§ Aim of the task:
Decide whether each statement agrees with the cuboid volume solutions below. Answer yes or no, and quote the words from the solutions that decide it.
1. The pit in Question 3 is 6 m broad.
2. Digging the pit costs Rs 40 per cubic meter.
3. The vessel must be 4.75 m high to hold 380 cubic meters of liquid.

§ Extract:

The breadth of cuboidal vessel = 8 m

The volume of cuboidal vessel = 380 cubic meters

Volume of Cuboid = length × breadth × height

380 = 10 × 8 × height

So, height is 4.75 m

Hence, the vessel should be 4.75 m high in order to hold 380 cubic meters of a liquid

Question 3. Find the cost of digging a cuboidal pit 8 m long, 6 m broad, and 3 m deep at the rate of Rs 30 per m³.

Solution:

Given, the length of the cuboidal pit = 8 m

The breadth of cuboidal pit = 6 m

The height of cuboidal pit = 3 m

We know Volume of Cuboid = length × breadth × height

= 8 × 6 × 3 = 144 m³

Also, the cost of digging 1 m³ = Rs 30

So, cost of digging 144 m³ = Rs 30 × 144

= Rs 4320

Hence, the cost of digging the cuboidal pit is Rs 4320

Question 4. If V is the volume of a cuboid of dimensions a, b, c and S is its surface area, then prove that 1/V = 2/S(1/a + 1/b + 1/c)

Solution:

Let a be the length of cuboid, b be the breadth of cuboid and c be the height

Surface area of cuboid = 2(a × b + b × c + c × a)

§ Bounding boxes with keypoints:
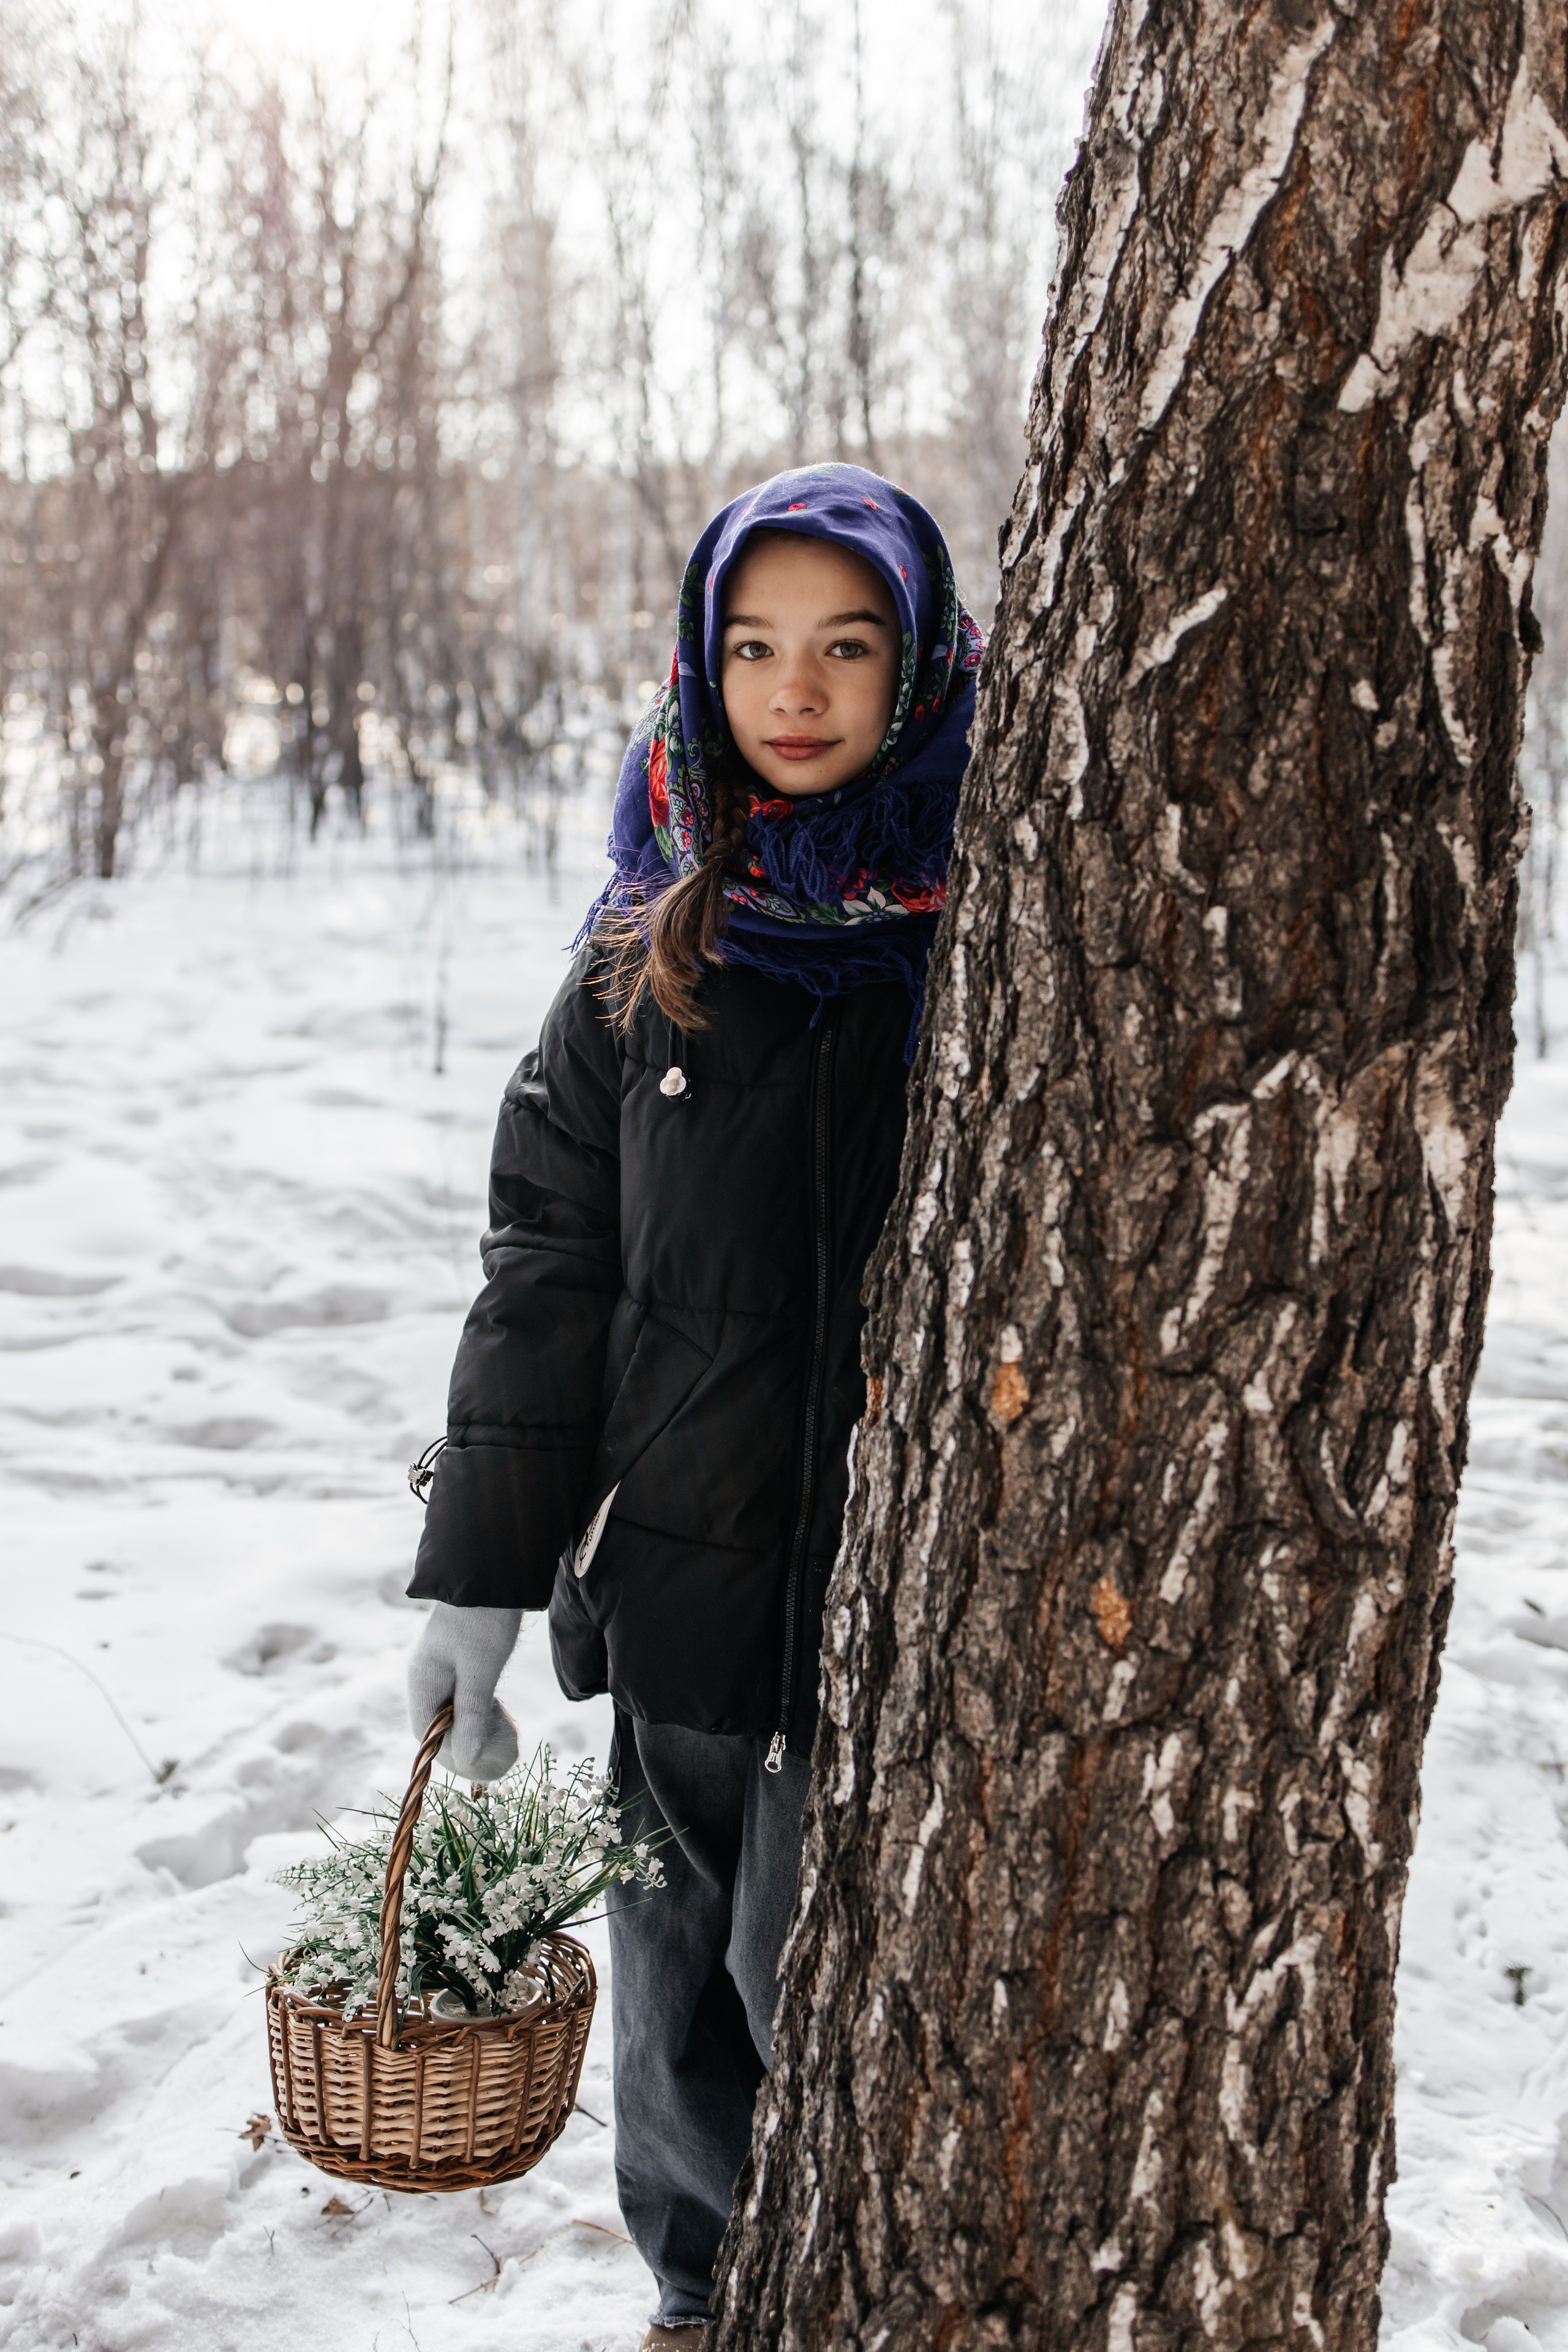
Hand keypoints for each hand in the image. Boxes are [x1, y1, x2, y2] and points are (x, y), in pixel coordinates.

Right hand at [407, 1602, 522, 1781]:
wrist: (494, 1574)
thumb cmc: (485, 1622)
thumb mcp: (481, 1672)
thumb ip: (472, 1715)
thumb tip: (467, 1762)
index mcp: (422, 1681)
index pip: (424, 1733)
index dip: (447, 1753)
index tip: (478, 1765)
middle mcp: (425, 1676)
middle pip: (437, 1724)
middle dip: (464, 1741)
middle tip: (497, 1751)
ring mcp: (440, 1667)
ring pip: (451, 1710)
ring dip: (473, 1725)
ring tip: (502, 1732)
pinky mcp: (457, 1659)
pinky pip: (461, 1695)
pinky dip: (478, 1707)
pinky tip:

§ Completed task:
1. Yes: "The breadth of cuboidal pit = 6 m"
2. No: "the cost of digging 1 m³ = Rs 30"
3. Yes: "the vessel should be 4.75 m high in order to hold 380 cubic meters of a liquid"